Extracted records.
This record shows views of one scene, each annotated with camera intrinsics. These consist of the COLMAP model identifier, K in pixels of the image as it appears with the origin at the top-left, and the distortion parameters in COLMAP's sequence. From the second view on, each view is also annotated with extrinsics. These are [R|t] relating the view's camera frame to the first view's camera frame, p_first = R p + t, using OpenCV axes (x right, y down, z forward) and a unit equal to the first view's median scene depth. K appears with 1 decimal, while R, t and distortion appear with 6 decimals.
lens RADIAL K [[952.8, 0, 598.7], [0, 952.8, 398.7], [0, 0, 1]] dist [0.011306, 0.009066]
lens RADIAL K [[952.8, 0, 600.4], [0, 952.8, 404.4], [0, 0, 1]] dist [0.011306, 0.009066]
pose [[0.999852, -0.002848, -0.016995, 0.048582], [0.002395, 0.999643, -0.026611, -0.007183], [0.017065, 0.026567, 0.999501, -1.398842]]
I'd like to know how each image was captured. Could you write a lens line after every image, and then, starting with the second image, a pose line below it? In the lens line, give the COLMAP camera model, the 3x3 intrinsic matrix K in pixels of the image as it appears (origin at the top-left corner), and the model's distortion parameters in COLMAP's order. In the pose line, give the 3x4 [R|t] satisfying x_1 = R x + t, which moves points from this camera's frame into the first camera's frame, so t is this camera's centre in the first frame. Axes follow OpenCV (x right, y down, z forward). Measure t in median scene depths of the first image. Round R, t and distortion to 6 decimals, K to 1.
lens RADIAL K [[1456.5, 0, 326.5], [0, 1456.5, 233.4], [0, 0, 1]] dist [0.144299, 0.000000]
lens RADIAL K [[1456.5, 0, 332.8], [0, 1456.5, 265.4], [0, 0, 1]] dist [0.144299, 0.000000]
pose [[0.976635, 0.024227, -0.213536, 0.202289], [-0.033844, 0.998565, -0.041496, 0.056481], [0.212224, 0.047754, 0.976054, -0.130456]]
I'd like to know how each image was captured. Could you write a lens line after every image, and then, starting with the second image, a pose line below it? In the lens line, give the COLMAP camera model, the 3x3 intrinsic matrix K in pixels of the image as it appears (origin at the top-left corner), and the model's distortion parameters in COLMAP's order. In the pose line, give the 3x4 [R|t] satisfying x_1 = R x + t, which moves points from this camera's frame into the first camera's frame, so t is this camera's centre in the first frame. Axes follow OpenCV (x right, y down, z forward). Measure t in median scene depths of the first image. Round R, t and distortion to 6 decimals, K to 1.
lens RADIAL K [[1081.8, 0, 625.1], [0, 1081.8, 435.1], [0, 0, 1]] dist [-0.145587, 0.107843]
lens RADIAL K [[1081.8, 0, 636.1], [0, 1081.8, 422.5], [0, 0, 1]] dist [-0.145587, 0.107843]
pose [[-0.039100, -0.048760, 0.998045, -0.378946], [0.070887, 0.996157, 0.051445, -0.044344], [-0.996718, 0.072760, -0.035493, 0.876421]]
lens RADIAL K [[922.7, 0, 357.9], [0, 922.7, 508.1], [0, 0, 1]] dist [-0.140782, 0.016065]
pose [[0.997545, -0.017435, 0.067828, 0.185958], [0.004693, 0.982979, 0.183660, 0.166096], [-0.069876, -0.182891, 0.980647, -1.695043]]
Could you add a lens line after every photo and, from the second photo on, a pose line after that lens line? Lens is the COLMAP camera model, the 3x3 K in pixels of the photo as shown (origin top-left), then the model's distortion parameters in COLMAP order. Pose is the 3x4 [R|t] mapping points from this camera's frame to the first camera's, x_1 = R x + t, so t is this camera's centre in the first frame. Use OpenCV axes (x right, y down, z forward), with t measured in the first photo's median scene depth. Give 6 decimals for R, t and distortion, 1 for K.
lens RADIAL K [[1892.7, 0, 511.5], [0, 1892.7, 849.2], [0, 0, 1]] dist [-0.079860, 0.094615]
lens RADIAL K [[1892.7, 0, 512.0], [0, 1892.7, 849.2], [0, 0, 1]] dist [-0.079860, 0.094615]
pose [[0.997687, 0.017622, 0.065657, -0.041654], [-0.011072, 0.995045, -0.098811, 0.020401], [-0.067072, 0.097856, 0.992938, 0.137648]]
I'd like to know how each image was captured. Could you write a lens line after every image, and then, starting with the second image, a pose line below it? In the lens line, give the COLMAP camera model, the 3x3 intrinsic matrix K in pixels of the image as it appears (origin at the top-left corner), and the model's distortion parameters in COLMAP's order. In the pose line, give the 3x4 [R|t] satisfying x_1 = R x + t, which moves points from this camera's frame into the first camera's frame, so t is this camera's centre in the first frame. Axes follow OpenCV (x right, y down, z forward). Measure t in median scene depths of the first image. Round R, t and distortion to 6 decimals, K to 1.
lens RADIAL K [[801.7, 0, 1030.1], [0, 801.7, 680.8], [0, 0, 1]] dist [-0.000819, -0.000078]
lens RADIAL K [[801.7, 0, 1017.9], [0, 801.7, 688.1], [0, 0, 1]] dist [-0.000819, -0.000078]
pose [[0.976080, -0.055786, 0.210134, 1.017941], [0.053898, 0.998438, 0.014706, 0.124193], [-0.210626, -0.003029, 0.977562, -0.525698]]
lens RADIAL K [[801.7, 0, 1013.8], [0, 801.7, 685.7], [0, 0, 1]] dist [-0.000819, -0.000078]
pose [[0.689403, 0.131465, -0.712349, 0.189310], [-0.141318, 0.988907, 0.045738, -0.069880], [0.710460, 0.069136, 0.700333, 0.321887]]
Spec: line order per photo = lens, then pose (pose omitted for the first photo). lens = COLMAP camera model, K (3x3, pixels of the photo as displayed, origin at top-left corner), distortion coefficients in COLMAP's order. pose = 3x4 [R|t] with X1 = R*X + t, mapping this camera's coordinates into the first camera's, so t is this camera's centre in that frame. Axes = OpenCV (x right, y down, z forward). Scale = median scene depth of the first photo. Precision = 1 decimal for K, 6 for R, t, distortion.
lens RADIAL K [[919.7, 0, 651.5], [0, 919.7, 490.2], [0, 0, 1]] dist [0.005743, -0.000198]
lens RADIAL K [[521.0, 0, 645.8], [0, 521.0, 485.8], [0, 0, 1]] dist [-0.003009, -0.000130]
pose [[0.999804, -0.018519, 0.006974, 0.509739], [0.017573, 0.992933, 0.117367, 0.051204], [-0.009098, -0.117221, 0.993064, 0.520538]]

Task instructions. Reproduce the listing in full, exactly, so that no line is missing.

Task answer.
This record shows views of one scene, each annotated with camera intrinsics. These consist of the COLMAP model identifier, K in pixels of the image as it appears with the origin at the top-left, and the distortion parameters in COLMAP's sequence. From the second view on, each view is also annotated with extrinsics. These are [R|t] relating the view's camera frame to the first view's camera frame, p_first = R p + t, using OpenCV axes (x right, y down, z forward) and a unit equal to the first view's median scene depth. K appears with 1 decimal, while R, t and distortion appear with 6 decimals.
lens RADIAL K [[952.8, 0, 598.7], [0, 952.8, 398.7], [0, 0, 1]] dist [0.011306, 0.009066]
lens RADIAL K [[952.8, 0, 600.4], [0, 952.8, 404.4], [0, 0, 1]] dist [0.011306, 0.009066]
pose [[0.999852, -0.002848, -0.016995, 0.048582], [0.002395, 0.999643, -0.026611, -0.007183], [0.017065, 0.026567, 0.999501, -1.398842]]
I'd like to know how each image was captured. Could you write a lens line after every image, and then, starting with the second image, a pose line below it? In the lens line, give the COLMAP camera model, the 3x3 intrinsic matrix K in pixels of the image as it appears (origin at the top-left corner), and the model's distortion parameters in COLMAP's order. In the pose line, give the 3x4 [R|t] satisfying x_1 = R x + t, which moves points from this camera's frame into the first camera's frame, so t is this camera's centre in the first frame. Axes follow OpenCV (x right, y down, z forward). Measure t in median scene depths of the first image. Round R, t and distortion to 6 decimals, K to 1.
lens RADIAL K [[1456.5, 0, 326.5], [0, 1456.5, 233.4], [0, 0, 1]] dist [0.144299, 0.000000]
lens RADIAL K [[1456.5, 0, 332.8], [0, 1456.5, 265.4], [0, 0, 1]] dist [0.144299, 0.000000]
pose [[0.976635, 0.024227, -0.213536, 0.202289], [-0.033844, 0.998565, -0.041496, 0.056481], [0.212224, 0.047754, 0.976054, -0.130456]]
I'd like to know how each image was captured. Could you write a lens line after every image, and then, starting with the second image, a pose line below it? In the lens line, give the COLMAP camera model, the 3x3 intrinsic matrix K in pixels of the image as it appears (origin at the top-left corner), and the model's distortion parameters in COLMAP's order. In the pose line, give the 3x4 [R|t] satisfying x_1 = R x + t, which moves points from this camera's frame into the first camera's frame, so t is this camera's centre in the first frame. Axes follow OpenCV (x right, y down, z forward). Measure t in median scene depths of the first image. Round R, t and distortion to 6 decimals, K to 1.
lens RADIAL K [[1081.8, 0, 625.1], [0, 1081.8, 435.1], [0, 0, 1]] dist [-0.145587, 0.107843]
lens RADIAL K [[1081.8, 0, 636.1], [0, 1081.8, 422.5], [0, 0, 1]] dist [-0.145587, 0.107843]
pose [[-0.039100, -0.048760, 0.998045, -0.378946], [0.070887, 0.996157, 0.051445, -0.044344], [-0.996718, 0.072760, -0.035493, 0.876421]]
lens RADIAL K [[922.7, 0, 357.9], [0, 922.7, 508.1], [0, 0, 1]] dist [-0.140782, 0.016065]
pose [[0.997545, -0.017435, 0.067828, 0.185958], [0.004693, 0.982979, 0.183660, 0.166096], [-0.069876, -0.182891, 0.980647, -1.695043]]
Could you add a lens line after every photo and, from the second photo on, a pose line after that lens line? Lens is the COLMAP camera model, the 3x3 K in pixels of the photo as shown (origin top-left), then the model's distortion parameters in COLMAP order. Pose is the 3x4 [R|t] mapping points from this camera's frame to the first camera's, x_1 = R x + t, so t is this camera's centre in the first frame. Use OpenCV axes (x right, y down, z forward), with t measured in the first photo's median scene depth. Give 6 decimals for R, t and distortion, 1 for K.
lens RADIAL K [[1892.7, 0, 511.5], [0, 1892.7, 849.2], [0, 0, 1]] dist [-0.079860, 0.094615]
lens RADIAL K [[1892.7, 0, 512.0], [0, 1892.7, 849.2], [0, 0, 1]] dist [-0.079860, 0.094615]
pose [[0.997687, 0.017622, 0.065657, -0.041654], [-0.011072, 0.995045, -0.098811, 0.020401], [-0.067072, 0.097856, 0.992938, 0.137648]]
I'd like to know how each image was captured. Could you write a lens line after every image, and then, starting with the second image, a pose line below it? In the lens line, give the COLMAP camera model, the 3x3 intrinsic matrix K in pixels of the image as it appears (origin at the top-left corner), and the model's distortion parameters in COLMAP's order. In the pose line, give the 3x4 [R|t] satisfying x_1 = R x + t, which moves points from this camera's frame into the first camera's frame, so t is this camera's centre in the first frame. Axes follow OpenCV (x right, y down, z forward). Measure t in median scene depths of the first image. Round R, t and distortion to 6 decimals, K to 1.
lens RADIAL K [[801.7, 0, 1030.1], [0, 801.7, 680.8], [0, 0, 1]] dist [-0.000819, -0.000078]
lens RADIAL K [[801.7, 0, 1017.9], [0, 801.7, 688.1], [0, 0, 1]] dist [-0.000819, -0.000078]
pose [[0.976080, -0.055786, 0.210134, 1.017941], [0.053898, 0.998438, 0.014706, 0.124193], [-0.210626, -0.003029, 0.977562, -0.525698]]
lens RADIAL K [[801.7, 0, 1013.8], [0, 801.7, 685.7], [0, 0, 1]] dist [-0.000819, -0.000078]
pose [[0.689403, 0.131465, -0.712349, 0.189310], [-0.141318, 0.988907, 0.045738, -0.069880], [0.710460, 0.069136, 0.700333, 0.321887]]
Spec: line order per photo = lens, then pose (pose omitted for the first photo). lens = COLMAP camera model, K (3x3, pixels of the photo as displayed, origin at top-left corner), distortion coefficients in COLMAP's order. pose = 3x4 [R|t] with X1 = R*X + t, mapping this camera's coordinates into the first camera's, so t is this camera's centre in that frame. Axes = OpenCV (x right, y down, z forward). Scale = median scene depth of the first photo. Precision = 1 decimal for K, 6 for R, t, distortion.
lens RADIAL K [[919.7, 0, 651.5], [0, 919.7, 490.2], [0, 0, 1]] dist [0.005743, -0.000198]
lens RADIAL K [[521.0, 0, 645.8], [0, 521.0, 485.8], [0, 0, 1]] dist [-0.003009, -0.000130]
pose [[0.999804, -0.018519, 0.006974, 0.509739], [0.017573, 0.992933, 0.117367, 0.051204], [-0.009098, -0.117221, 0.993064, 0.520538]]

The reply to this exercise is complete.